What you need to do: Whenever the word "latest" turns up in a line below, that line should be copied.

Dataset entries
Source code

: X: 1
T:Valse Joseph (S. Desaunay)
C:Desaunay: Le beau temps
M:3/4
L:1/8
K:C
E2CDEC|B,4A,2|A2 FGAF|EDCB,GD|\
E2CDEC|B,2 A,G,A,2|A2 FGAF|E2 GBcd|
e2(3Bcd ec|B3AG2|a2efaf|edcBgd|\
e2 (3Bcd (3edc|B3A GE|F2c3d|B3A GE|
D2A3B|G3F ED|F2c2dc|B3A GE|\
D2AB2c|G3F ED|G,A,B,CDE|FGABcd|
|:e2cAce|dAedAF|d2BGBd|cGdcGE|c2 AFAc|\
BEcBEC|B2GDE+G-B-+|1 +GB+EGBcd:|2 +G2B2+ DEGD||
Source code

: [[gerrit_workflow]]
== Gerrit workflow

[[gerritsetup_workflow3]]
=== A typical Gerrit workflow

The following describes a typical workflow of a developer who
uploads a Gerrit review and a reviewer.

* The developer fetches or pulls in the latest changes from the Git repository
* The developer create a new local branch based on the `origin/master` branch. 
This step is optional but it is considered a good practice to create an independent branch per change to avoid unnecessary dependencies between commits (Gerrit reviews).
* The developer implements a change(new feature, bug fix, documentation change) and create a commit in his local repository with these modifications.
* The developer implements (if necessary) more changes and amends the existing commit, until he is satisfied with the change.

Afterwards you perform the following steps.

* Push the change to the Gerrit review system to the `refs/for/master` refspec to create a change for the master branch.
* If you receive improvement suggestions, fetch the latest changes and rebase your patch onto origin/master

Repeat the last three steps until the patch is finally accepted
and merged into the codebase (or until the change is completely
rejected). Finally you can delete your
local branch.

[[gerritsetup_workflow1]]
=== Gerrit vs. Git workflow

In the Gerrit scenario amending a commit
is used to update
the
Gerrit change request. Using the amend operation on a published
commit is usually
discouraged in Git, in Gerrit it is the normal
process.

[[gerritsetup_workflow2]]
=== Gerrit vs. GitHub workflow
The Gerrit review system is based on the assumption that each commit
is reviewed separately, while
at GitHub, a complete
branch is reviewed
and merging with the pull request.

Exercise answer:
* The developer fetches or pulls in the latest changes from the Git repository
* If you receive improvement suggestions, fetch the latest changes and rebase your patch onto origin/master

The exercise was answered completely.